Conversations with the Bookless: Otis Twelve

You can read the full introduction to the series here. In short The Conversations with the Bookless series is designed to raise the profile of and increase the exposure of some of the emerging writers we knew were out there.

In this installment we talk to Otis Twelve.

After the jump check out the full interview.

What happened to the other 11 Otis’s?

Otis I died at his own hands, as did II and III. IV finally moved the family out of the singularly unfriendly town of His Own Hands (Montana) to Kentucky, where, unfortunately, he was killed in a duel by a woman driving a pickup truck. Since IV had only been provided a muzzle loading wheelbarrow, many thought the fight had been unfair. However, the post-duel dance was starting and everyone was in a hurry, so the matter was dropped. Otis V lived a very very long time, in fact he lived so long, that all the people he ever knew died before he did. This presented a problem when he finally did pass away, as no one knew who he was and he was buried in an unmarked grave.

Geologists are still studying the Great Madrid Earthquake of 1812, a massive tremor that caused the Mississippi River to flow backwards. Otis VI, however, was a lepidopterist, and had never given a thought to the seismic dangers of living in Missouri. Ironically, the sway of his hanging corpse in the back room of the Louvre (a seedy tavern in St. Louis) may have been the only warning the patrons had before the slate roof of the establishment collapsed on their revelry. The surviving family changed VI’s son’s name to “G” for security reasons. He reclaimed his given VII after the posse had lost his trail, only to discover, to his chagrin, that they had not. The twins VIII and VIII led unremarkable identical lives right up to that rainy day in Johnstown, Pennsylvania when one brother strangled the other. To this day, no one is sure if VIII was the murderer, or if it was VIII.

Otis IX hoped to change the family’s run of bad luck, if for no other reason than they were finally clear of the letter “V.” Certainly in retrospect, IX was a lucky man by any measure. He was killed instantly by the cave-in and was not sealed in the tunnel to slowly suffocate like the rest of his co-conspirators. X made his living as an actor, gaining fame in the popular “You Are Here” shopping centre map series, and occasional appearances on pirate maps. His career, sadly, came to a end as a smudged X on seedy pornographic movie posters. Finally, my father, XI, a one-time Air Force reconnaissance painter (oils & acrylics mostly) is reportedly doing botanical research in Afghanistan attempting to develop an opium poppy that does not produce any opium. I have heard, through my State Department sources, that the Taliban are apparently not amused.

So then, that brings us to me, doesn’t it?

Hey, you asked – obviously unaware that I am known as the master of 80,000 word short stories.

Where are you, right now, as you’re writing these answers?

My office is in the back of the house, in a small addition we built years ago just to give me some privacy.
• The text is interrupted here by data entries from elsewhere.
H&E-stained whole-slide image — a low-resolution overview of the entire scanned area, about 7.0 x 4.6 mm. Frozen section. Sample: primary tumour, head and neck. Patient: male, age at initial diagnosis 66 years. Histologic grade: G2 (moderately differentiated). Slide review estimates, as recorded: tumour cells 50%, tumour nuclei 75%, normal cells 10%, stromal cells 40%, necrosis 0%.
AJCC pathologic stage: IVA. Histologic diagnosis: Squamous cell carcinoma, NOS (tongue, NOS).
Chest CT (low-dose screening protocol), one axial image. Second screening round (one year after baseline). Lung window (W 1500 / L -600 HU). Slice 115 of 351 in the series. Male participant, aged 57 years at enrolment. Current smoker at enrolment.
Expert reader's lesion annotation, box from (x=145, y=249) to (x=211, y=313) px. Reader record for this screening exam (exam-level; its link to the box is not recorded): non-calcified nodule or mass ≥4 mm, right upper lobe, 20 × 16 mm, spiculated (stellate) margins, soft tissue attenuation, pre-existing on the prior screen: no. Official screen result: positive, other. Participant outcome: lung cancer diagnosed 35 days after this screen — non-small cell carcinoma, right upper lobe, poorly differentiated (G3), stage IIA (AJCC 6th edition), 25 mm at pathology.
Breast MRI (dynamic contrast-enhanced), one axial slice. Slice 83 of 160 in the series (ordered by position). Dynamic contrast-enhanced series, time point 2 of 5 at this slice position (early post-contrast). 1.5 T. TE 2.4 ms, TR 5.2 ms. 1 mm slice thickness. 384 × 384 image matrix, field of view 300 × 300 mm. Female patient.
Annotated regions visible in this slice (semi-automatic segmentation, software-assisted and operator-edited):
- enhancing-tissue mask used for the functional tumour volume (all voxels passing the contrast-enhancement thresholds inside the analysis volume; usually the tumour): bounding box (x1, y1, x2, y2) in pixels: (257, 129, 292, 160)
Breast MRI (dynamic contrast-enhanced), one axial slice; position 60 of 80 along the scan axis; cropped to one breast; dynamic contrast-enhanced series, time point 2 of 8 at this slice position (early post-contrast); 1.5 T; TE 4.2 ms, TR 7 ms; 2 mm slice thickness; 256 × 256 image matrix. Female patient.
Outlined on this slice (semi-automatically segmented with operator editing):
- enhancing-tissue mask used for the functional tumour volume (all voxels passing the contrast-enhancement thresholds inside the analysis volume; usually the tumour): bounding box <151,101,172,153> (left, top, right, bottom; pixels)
I’ve planted honeysuckle up against the foundation and let it grow, unmolested, for years now. Combined with the parasitic wild trumpet vines that have subsumed the structure, only the brightest sunshine ever pierces the narrow high windows of my study, and then only as a greenish miasma of dim light, as if I were submerged in some algae clouded farm pond.

Who are your influences and what is your unlikeliest influence?

Let me start by saying that it’s always perilous to name writers who have had an impact on one’s work, as it is near impossible to avoid sounding pretentious. So my preamble must be clear, I am only claiming to have these folks on my book shelves, the ones closest to the keyboard, nothing more.

James Ellroy’s American Tabloid is an absolute masterpiece. His whole Underworld trilogy gets my frequent attention. One lucky weekend, I had a chance to workshop with Sara Paretsky up on Whidbey. I think the world of her as a person, and as a writer. Faulkner shows me story. Umbert Eco is the exemplar of intellectual depth. And I am in awe of Allan Guthrie’s work ethic and his fire. Disclaimer: Allan is my agent as well. I do not hold this shortcoming against him. His shit smokes.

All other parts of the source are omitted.